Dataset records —
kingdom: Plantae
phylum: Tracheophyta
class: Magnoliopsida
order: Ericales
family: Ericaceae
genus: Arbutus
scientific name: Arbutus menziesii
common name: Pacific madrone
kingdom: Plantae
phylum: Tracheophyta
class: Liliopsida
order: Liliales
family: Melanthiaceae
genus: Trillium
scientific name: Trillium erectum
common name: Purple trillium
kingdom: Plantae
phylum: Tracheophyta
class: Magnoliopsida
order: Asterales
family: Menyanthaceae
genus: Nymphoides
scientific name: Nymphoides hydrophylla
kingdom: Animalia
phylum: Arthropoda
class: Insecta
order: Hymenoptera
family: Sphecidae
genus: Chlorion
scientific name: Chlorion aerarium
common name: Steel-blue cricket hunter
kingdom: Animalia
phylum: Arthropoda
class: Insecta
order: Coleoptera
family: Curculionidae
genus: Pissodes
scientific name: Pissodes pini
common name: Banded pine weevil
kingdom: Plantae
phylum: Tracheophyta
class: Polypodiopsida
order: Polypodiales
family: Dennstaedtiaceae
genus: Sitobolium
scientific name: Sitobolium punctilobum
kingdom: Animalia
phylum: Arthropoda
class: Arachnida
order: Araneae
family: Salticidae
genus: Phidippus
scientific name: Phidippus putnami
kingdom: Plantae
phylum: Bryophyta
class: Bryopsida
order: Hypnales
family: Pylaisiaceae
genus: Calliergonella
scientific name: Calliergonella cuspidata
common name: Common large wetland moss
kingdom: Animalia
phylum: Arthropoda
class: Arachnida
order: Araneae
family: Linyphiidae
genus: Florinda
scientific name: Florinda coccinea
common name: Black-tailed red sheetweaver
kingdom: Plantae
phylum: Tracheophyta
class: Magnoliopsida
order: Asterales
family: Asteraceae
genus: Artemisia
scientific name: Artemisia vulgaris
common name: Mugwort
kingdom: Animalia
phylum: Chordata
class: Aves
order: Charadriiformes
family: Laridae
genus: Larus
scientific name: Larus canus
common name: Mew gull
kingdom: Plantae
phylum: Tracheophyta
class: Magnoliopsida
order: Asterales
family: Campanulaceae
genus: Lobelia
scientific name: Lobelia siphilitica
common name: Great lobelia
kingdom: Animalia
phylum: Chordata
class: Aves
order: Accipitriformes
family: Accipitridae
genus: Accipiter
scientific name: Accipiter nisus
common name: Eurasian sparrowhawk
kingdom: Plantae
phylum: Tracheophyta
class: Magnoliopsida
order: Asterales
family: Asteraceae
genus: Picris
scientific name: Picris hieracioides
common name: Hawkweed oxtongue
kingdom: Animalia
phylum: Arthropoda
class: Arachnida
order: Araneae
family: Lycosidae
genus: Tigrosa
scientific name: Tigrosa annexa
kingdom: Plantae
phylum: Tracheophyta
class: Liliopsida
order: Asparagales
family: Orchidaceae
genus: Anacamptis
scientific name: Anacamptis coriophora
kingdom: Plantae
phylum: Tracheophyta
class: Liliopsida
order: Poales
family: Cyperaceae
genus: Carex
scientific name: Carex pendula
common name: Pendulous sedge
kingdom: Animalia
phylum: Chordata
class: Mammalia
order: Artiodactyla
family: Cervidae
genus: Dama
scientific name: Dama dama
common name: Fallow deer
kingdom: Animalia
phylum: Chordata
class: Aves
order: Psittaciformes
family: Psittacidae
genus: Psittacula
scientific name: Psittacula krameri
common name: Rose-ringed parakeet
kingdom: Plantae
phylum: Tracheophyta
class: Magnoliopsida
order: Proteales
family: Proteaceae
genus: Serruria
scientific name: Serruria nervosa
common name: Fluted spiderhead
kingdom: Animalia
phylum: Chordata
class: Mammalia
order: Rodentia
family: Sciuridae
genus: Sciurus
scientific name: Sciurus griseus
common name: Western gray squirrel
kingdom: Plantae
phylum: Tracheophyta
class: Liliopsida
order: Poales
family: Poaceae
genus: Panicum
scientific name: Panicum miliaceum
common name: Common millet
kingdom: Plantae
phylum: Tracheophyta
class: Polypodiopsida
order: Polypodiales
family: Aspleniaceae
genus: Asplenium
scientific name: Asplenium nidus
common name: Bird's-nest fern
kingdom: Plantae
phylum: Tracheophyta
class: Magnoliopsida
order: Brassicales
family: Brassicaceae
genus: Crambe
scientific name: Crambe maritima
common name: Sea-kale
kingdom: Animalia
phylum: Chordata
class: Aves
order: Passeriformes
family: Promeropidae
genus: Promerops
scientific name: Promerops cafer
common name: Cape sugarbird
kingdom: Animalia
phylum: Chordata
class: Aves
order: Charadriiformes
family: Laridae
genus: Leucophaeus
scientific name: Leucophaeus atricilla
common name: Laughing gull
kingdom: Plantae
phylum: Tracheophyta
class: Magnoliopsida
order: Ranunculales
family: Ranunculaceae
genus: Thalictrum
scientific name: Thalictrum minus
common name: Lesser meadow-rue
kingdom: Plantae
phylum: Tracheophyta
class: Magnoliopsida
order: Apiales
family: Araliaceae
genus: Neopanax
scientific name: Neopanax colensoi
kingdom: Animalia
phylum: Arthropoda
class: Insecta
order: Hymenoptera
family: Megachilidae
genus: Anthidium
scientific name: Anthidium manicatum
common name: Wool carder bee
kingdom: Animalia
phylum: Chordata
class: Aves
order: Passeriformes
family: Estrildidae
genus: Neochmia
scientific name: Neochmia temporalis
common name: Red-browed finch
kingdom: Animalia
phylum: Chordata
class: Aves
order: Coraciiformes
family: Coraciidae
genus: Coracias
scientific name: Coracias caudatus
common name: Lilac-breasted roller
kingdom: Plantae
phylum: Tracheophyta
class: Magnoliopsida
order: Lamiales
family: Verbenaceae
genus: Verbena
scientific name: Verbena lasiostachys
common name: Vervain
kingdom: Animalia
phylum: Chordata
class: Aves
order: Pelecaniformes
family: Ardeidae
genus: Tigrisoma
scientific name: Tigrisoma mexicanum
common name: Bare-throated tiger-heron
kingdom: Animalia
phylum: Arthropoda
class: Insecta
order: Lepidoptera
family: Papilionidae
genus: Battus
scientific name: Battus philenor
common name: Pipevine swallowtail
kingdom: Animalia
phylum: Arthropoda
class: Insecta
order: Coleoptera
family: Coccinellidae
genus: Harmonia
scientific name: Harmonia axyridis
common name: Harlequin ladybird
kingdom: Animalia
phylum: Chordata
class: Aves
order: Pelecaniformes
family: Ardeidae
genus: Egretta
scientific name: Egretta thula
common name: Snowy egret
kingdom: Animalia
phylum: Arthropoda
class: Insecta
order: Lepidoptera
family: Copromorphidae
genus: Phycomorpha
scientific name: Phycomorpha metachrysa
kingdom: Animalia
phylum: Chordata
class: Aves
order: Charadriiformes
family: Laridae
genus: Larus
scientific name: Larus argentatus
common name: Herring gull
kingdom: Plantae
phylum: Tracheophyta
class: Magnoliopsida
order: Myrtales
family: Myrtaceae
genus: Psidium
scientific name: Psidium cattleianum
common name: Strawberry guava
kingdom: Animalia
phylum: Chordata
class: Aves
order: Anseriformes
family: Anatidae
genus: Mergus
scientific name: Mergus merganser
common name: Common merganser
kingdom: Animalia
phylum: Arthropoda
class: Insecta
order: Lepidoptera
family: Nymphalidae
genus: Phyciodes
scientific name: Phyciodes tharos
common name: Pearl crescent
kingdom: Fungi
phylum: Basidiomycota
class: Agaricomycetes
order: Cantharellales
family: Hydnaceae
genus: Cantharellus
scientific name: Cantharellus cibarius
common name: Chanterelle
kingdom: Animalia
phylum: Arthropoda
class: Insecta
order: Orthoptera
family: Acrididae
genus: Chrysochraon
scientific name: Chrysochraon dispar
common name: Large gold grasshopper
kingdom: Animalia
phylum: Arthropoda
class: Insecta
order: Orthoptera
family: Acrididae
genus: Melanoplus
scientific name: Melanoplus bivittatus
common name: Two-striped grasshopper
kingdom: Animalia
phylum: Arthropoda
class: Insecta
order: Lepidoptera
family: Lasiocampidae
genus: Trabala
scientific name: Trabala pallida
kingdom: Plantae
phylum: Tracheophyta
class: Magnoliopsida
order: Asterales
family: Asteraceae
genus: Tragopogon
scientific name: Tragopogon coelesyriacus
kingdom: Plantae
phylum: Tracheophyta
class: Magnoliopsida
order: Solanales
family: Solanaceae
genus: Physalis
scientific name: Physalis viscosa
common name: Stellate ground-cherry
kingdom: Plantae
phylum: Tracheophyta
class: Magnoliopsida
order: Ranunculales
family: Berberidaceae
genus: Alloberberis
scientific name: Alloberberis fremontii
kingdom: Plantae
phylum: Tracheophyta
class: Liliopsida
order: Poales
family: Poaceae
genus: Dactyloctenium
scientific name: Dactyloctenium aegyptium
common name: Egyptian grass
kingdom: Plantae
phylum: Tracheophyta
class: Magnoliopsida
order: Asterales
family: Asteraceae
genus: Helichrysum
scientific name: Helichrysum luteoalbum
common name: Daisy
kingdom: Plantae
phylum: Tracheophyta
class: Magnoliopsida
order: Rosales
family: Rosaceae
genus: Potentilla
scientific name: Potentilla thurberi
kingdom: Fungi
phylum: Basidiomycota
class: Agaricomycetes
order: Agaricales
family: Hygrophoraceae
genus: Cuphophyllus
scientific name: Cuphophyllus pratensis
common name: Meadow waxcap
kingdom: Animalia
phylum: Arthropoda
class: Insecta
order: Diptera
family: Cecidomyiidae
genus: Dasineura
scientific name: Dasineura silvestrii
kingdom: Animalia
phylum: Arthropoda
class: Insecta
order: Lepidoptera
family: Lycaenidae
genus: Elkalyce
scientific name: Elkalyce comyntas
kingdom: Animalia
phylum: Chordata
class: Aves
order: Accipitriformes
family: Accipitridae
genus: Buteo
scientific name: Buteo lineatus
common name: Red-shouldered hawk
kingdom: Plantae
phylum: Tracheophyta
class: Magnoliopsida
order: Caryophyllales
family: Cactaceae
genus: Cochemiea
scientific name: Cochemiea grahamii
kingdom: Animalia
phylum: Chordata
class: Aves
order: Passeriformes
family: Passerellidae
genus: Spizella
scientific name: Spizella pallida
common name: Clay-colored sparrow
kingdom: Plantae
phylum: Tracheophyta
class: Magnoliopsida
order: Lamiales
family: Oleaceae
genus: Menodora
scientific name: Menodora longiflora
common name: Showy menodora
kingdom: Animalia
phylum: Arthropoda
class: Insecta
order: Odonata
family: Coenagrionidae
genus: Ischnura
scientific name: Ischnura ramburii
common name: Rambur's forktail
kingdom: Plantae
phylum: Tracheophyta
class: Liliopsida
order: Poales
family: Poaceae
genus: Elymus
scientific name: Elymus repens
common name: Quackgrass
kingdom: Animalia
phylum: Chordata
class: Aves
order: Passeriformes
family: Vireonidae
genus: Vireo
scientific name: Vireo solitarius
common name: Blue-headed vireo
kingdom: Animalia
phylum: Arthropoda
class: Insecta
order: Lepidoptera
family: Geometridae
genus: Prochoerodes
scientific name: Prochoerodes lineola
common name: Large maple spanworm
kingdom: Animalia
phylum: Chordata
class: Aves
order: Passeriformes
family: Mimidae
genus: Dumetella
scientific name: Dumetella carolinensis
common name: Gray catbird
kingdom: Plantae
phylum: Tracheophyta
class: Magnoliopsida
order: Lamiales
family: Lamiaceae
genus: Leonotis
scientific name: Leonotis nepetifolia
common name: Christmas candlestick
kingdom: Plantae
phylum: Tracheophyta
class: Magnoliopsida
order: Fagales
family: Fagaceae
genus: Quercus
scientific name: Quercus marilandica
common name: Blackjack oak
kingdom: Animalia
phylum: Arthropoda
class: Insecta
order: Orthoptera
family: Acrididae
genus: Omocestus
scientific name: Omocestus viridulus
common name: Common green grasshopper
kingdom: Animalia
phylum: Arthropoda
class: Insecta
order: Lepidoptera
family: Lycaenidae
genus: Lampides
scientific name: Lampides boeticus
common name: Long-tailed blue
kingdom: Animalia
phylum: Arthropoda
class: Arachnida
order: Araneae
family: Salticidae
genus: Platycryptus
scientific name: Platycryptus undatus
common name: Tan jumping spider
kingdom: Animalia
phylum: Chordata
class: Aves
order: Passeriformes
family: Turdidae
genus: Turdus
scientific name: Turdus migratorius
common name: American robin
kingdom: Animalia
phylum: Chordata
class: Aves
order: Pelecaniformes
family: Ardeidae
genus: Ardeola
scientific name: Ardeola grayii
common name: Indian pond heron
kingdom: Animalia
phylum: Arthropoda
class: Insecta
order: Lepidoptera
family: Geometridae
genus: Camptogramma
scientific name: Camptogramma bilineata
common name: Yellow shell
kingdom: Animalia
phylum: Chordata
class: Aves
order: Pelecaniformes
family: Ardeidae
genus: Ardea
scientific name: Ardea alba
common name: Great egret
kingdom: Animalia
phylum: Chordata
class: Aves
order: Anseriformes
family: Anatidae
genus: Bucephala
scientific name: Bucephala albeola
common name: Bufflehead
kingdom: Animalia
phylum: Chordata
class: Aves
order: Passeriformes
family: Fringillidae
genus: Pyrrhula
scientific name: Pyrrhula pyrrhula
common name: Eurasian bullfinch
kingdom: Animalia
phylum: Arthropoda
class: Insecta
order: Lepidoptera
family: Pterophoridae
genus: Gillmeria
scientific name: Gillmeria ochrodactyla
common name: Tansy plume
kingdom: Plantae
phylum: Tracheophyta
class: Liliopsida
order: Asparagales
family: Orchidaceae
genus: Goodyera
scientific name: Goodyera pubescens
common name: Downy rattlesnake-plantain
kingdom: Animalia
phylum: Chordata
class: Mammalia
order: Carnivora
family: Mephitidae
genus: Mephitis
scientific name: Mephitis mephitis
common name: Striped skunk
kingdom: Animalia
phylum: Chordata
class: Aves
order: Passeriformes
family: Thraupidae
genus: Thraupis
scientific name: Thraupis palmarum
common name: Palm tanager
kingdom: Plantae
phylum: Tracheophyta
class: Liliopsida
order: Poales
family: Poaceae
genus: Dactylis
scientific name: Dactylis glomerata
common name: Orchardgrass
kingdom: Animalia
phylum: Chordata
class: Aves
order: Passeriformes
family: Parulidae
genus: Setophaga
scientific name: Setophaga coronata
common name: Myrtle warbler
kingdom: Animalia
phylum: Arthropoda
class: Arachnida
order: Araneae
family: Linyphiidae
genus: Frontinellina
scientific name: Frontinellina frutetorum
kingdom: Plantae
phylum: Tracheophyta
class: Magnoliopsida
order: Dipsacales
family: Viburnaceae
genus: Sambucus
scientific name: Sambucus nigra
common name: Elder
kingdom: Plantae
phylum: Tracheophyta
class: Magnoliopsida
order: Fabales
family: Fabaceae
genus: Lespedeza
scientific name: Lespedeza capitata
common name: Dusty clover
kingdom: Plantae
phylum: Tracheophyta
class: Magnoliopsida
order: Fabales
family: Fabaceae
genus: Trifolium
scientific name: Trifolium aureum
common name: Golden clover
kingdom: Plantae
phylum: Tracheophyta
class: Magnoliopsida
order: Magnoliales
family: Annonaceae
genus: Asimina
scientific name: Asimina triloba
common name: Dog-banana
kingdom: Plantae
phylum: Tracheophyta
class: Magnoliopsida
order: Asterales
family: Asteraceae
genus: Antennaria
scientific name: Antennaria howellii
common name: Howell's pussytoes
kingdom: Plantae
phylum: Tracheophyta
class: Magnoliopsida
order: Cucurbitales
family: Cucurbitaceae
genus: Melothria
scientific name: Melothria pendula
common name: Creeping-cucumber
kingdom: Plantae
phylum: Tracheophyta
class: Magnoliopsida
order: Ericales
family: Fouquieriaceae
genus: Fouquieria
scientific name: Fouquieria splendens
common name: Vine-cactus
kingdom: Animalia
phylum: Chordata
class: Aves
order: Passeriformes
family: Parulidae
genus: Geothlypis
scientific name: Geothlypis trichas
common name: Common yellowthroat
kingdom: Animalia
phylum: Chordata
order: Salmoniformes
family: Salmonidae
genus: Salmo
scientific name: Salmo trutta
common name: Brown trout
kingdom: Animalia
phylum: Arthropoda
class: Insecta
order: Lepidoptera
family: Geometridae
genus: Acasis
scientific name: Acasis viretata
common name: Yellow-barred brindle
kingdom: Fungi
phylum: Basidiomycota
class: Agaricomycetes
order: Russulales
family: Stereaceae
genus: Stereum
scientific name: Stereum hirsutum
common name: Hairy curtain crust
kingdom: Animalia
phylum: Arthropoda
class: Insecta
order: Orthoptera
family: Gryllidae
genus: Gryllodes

WORK TO DO — Copy out only the lines from the line with "family: Cervidae" to the line with "scientific name: Sciurus griseus", changing "common name" to "everyday name" and keeping everything else the same.

RESULT —
family: Cervidae
genus: Dama
scientific name: Dama dama
everyday name: Fallow deer
kingdom: Animalia
phylum: Chordata
class: Aves
order: Psittaciformes
family: Psittacidae
genus: Psittacula
scientific name: Psittacula krameri
everyday name: Rose-ringed parakeet
kingdom: Plantae
phylum: Tracheophyta
class: Magnoliopsida
order: Proteales
family: Proteaceae
genus: Serruria
scientific name: Serruria nervosa
everyday name: Fluted spiderhead
kingdom: Animalia
phylum: Chordata
class: Mammalia
order: Rodentia
family: Sciuridae
genus: Sciurus
scientific name: Sciurus griseus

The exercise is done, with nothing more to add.